The court must uphold a final determination by the Department in an antidumping proceeding unless it is “unsupported by substantial evidence on the record, or otherwise not in accordance with law.” 19 *956 U.S.C. § 1516a(b)(l)(B)(i). Thus, “Commerce’s findings must be reached by reasoned decision-making, including...a reasoned explanation supported by a stated connection between the facts found and the choice made.” Rhodia, Inc. v. United States, 28 CIT 1278, 1283, 185 F. Supp. 2d 1343, 1349 (2001) (citations and quotations omitted).

DISCUSSION

I. Arch and Jiheng’s Motion

Arch and Jiheng argue that Commerce committed three errors that led to its improper decision to reject Jiheng’s by-product offset claims. First, they claim that Commerce erred by concluding that Jiheng’s factors of production (“FOPs”) were reported net of its by-product consumption. Next, they insist that the Department improperly calculated normal value using a new practice without providing notice to Jiheng. Last, they argue that Commerce erred by finding that there was insufficient information on the record to identify the portions of purchased sulfuric acid and recovered sulfuric acid used to produce ammonium sulfate.

A. Legal Framework for By-Product Offset Claims

The antidumping statute “does not mention the treatment of byproducts,” and Commerce has not filled the statutory gap with a regulation. See Guangdong Chems. Imp. & Exp. Corp. v. United States, 30 CIT 1412, 1422, 460 F. Supp. 2d 1365, 1373 (2006).
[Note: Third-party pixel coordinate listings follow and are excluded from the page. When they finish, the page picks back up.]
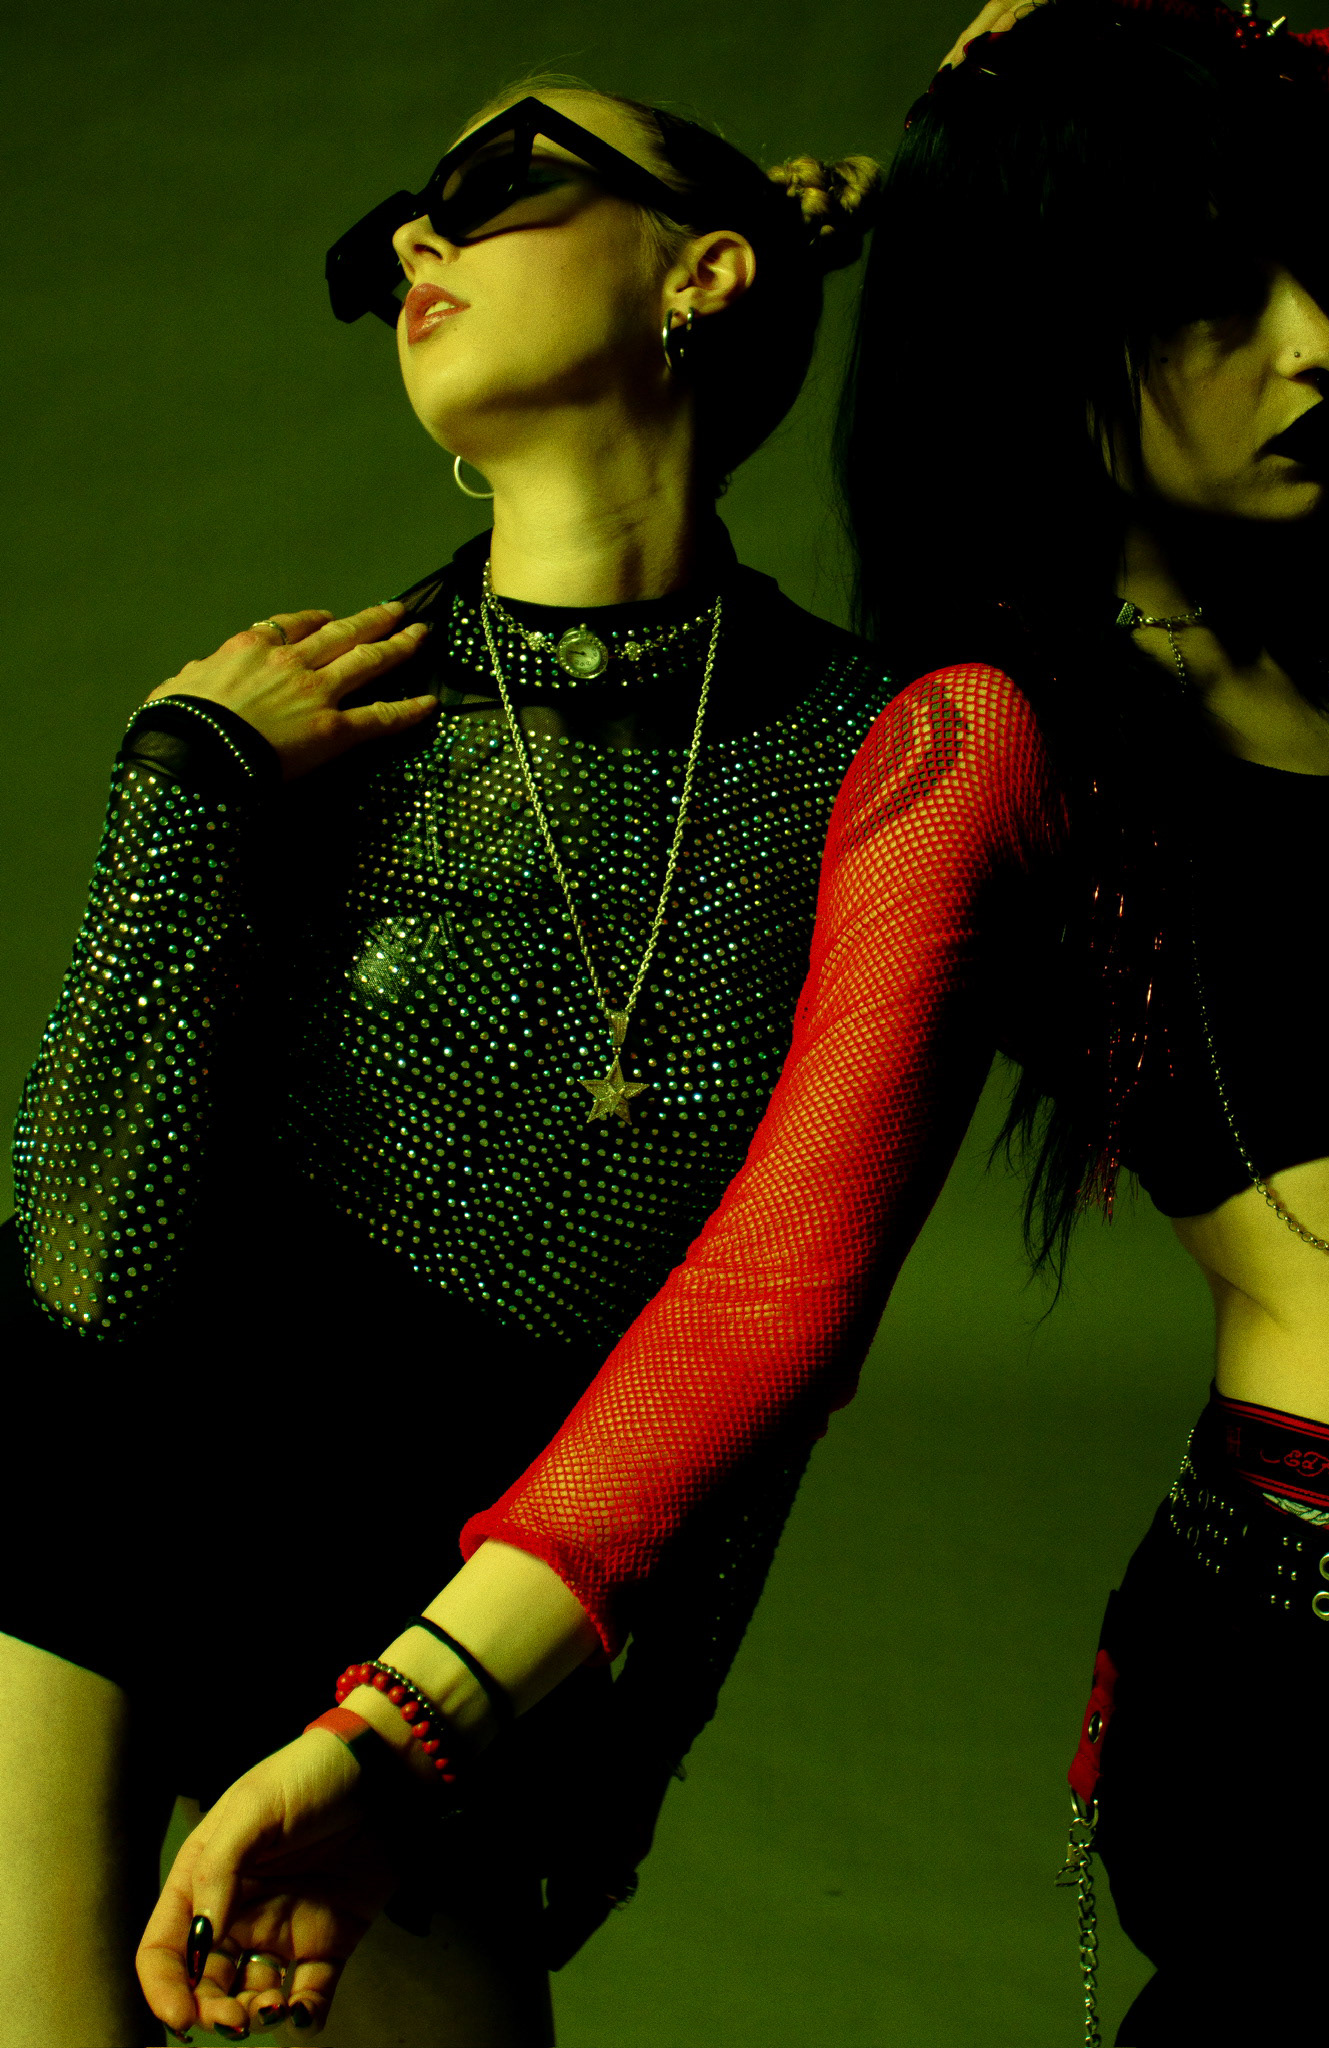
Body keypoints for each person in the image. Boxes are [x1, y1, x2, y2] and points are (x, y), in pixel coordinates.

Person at [120, 2, 1329, 2042]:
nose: (1317, 344)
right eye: (1220, 297)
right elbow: (770, 1293)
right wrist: (398, 1732)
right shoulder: (984, 744)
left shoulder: (1321, 600)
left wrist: (1252, 57)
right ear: (1046, 330)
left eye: (1310, 277)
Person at [2, 73, 886, 2048]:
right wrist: (180, 796)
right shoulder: (320, 710)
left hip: (459, 1579)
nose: (422, 235)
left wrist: (631, 1740)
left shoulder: (869, 748)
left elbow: (773, 1333)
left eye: (496, 186)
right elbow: (78, 1276)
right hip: (120, 1485)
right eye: (411, 211)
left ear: (704, 272)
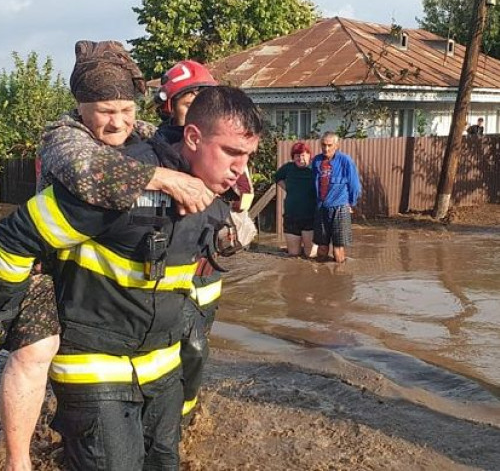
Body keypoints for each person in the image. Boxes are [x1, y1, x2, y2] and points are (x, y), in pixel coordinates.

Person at [0, 41, 262, 470]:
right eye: (232, 155)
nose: (240, 169)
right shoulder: (88, 161)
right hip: (90, 352)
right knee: (32, 355)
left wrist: (226, 232)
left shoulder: (200, 177)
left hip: (159, 362)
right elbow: (18, 235)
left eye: (126, 109)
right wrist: (6, 307)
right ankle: (18, 458)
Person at [154, 61, 255, 423]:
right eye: (187, 101)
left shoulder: (227, 153)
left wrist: (237, 225)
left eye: (203, 98)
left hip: (204, 272)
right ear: (170, 107)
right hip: (165, 271)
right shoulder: (155, 154)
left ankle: (185, 411)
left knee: (196, 348)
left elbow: (240, 197)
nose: (196, 106)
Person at [311, 132, 361, 263]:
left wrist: (351, 203)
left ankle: (339, 278)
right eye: (323, 145)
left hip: (340, 208)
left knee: (338, 249)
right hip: (321, 208)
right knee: (321, 248)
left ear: (336, 145)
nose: (326, 148)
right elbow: (314, 184)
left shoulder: (345, 161)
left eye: (329, 145)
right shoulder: (316, 161)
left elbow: (354, 185)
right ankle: (321, 277)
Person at [274, 141, 316, 257]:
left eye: (303, 155)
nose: (300, 158)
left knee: (310, 255)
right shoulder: (288, 168)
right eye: (297, 155)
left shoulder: (315, 168)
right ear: (293, 157)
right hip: (291, 216)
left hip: (311, 217)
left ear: (309, 155)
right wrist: (288, 188)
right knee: (293, 255)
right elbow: (277, 177)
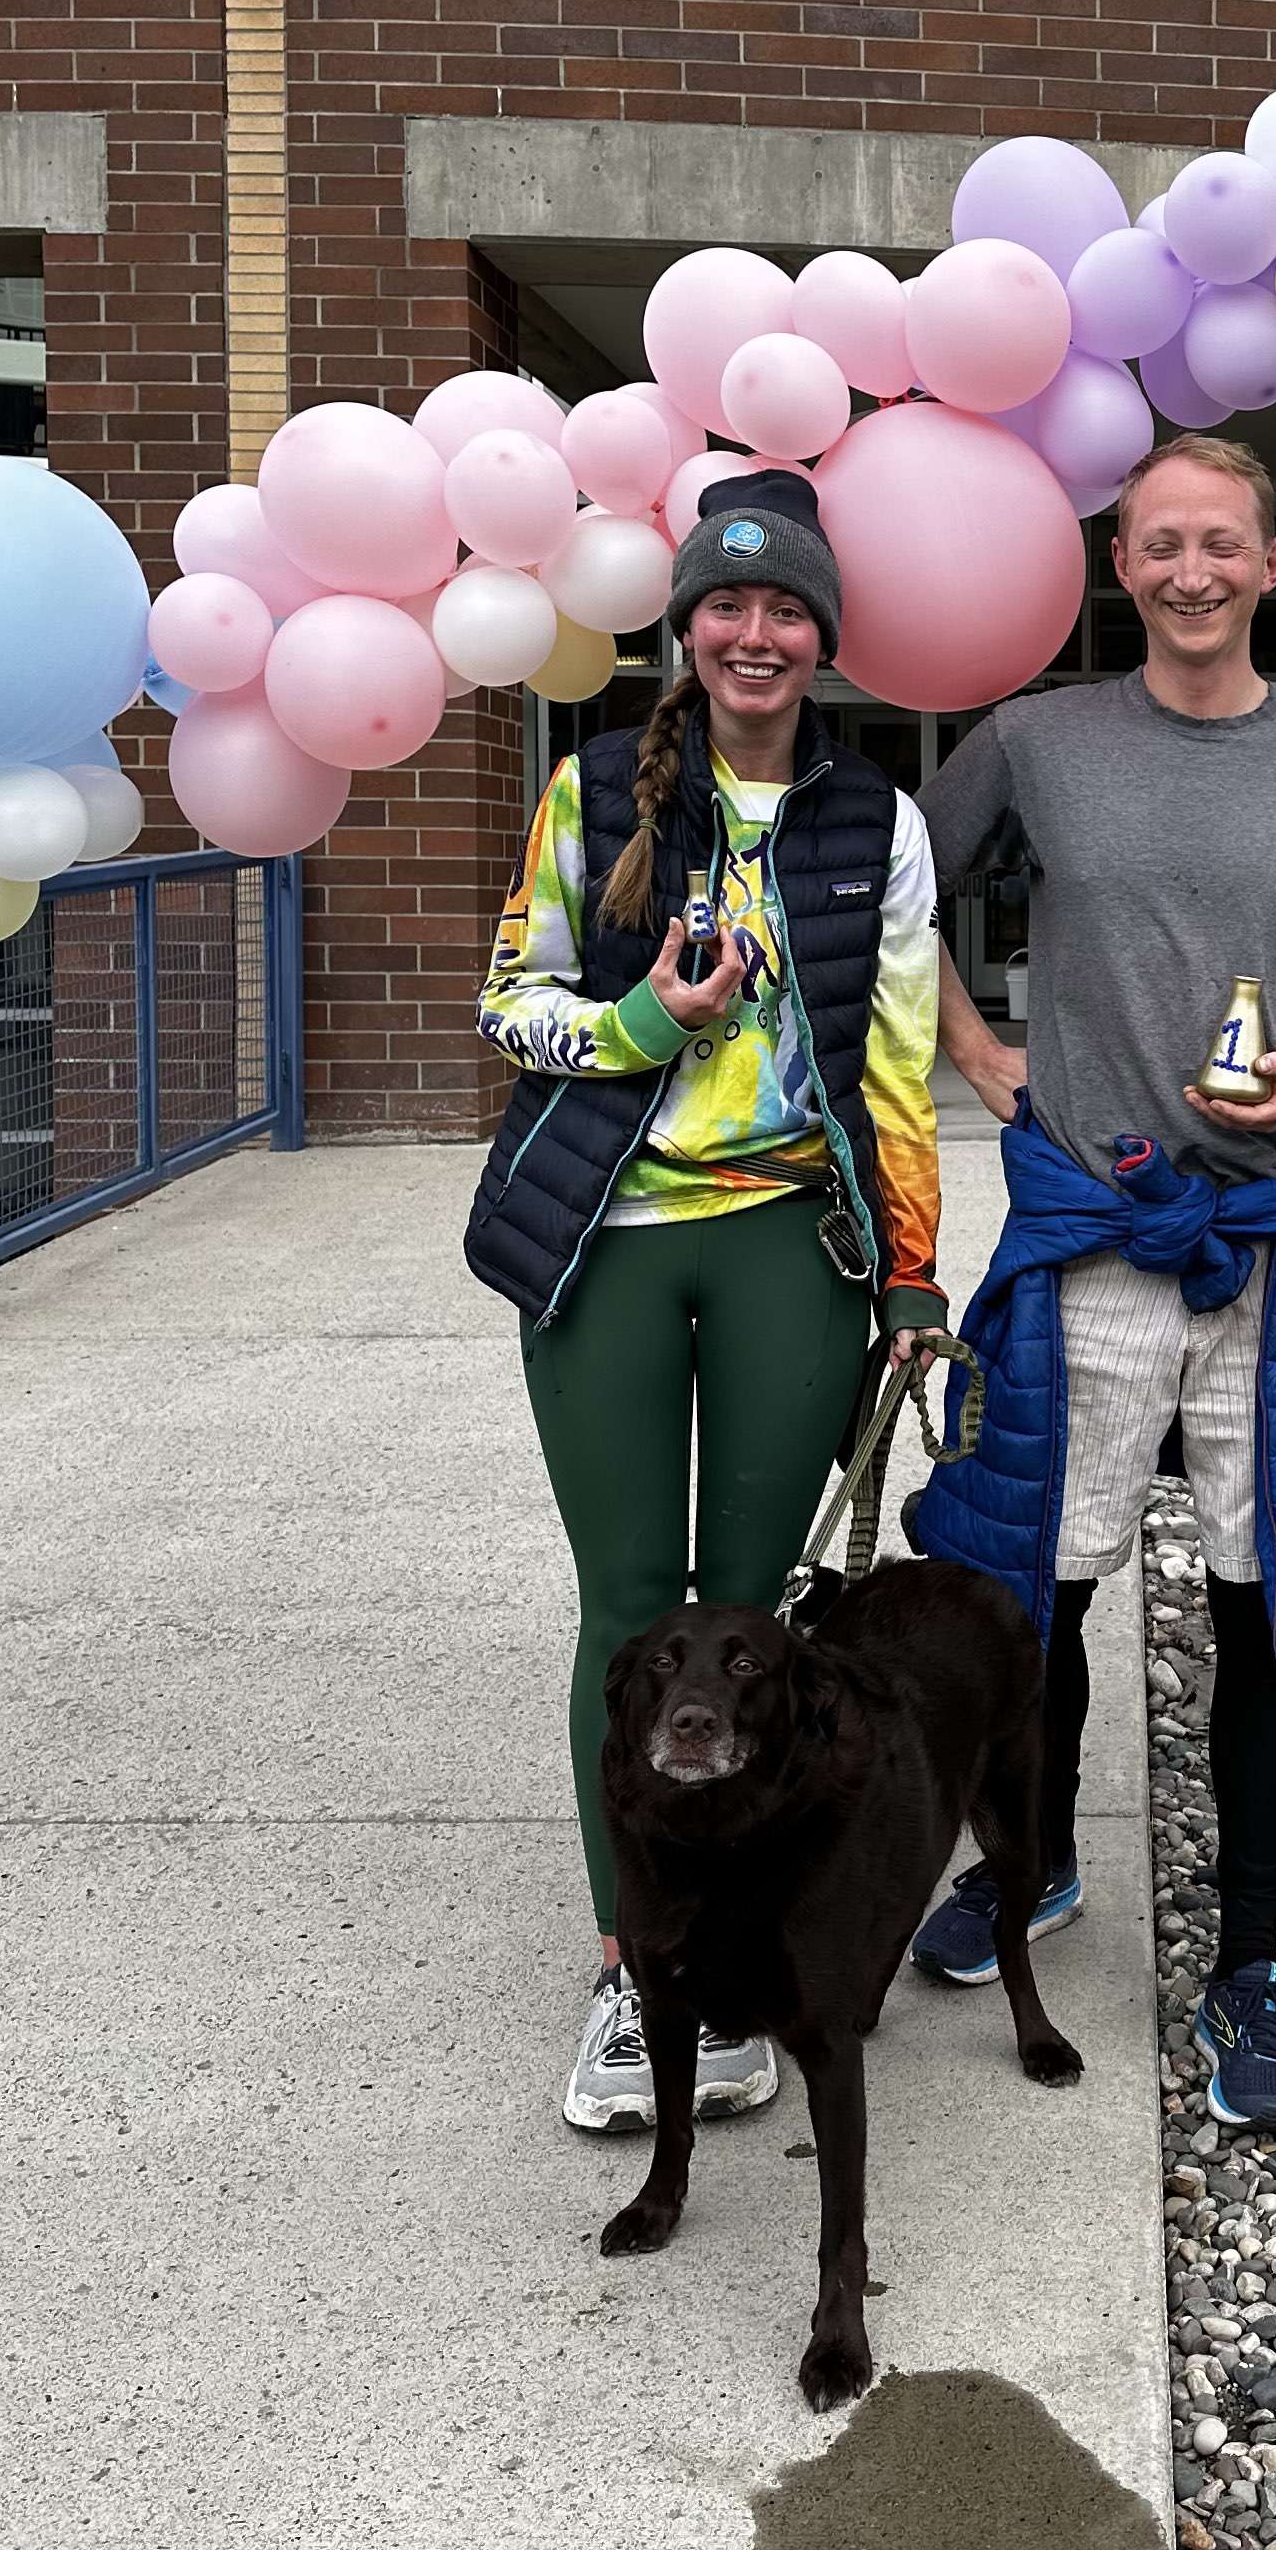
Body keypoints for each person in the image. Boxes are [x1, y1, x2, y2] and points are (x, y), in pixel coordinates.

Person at [908, 434, 1276, 2140]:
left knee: (1261, 1599)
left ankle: (1250, 1958)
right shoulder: (1035, 743)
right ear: (1116, 567)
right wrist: (976, 1052)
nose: (1189, 572)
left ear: (1272, 562)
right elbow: (897, 908)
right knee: (1035, 1587)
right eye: (1156, 546)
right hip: (1092, 1238)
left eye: (1221, 545)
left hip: (1271, 1239)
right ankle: (1035, 1865)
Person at [466, 468, 946, 2136]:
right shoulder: (597, 789)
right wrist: (641, 1031)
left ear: (824, 636)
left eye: (787, 607)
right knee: (629, 1612)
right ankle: (636, 1959)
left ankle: (747, 1947)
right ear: (685, 628)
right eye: (726, 606)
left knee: (747, 1617)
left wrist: (907, 1270)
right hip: (603, 1234)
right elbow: (509, 1002)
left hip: (779, 1247)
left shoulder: (878, 821)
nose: (756, 632)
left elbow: (896, 1071)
Generally, however, the Department’s practice has been to grant an offset to normal value, 2 for sales of by-products generated' during the production of subject merchandise, if the respondent can demonstrate that the by-product is either resold or has commercial value and reenters the respondent’s production process. See Ass’n of Am. School Paper Suppliers v. United States, 32 CIT_,_, Slip Op. 08-122 at 17 (Nov. 17, 2008) (not reported in the Federal Supplement). Thus, the burden rests with the respondent to substantiate by-product offsets by providing the Department with sufficient information to support its claims. See id. at_, Slip Op. 08-122 at 18-23.

*957 B. Arch and Jiheng’s By-Product Reporting

Arch and Jiheng’s first complaint is that the Department erred in concluding that “the costs reported [by Jiheng] were net of the costs of the by-product production.” See Mot. J. Agency R. of Arch and Jiheng (“Arch/Jiheng Br.”) 11. They insist that this conclusion was wrong and that Jiheng reported its FOPs to include the “costs” in producing the by-products for which Jiheng claimed offsets. See Arch/Jiheng Br. 11. In other words, they argue that Commerce erred by failing to recognize that Jiheng did not deduct amounts used to produce by-products from its FOP reporting.

With respect to this argument, defendant concedes the Department’s error. It states: “Jiheng correctly notes that Commerce made an error when it reviewed Jiheng’s calculations and determined that Jiheng had reported its costs net of the costs of the by-product production.” Def.’s Opp’n to Pis.’ and Def.-Ints.’ Mots. J. Agency R. (“Def.’s Br.”) 29-30.

It is apparent that Commerce erred in its conclusions with respect to the reporting of these costs.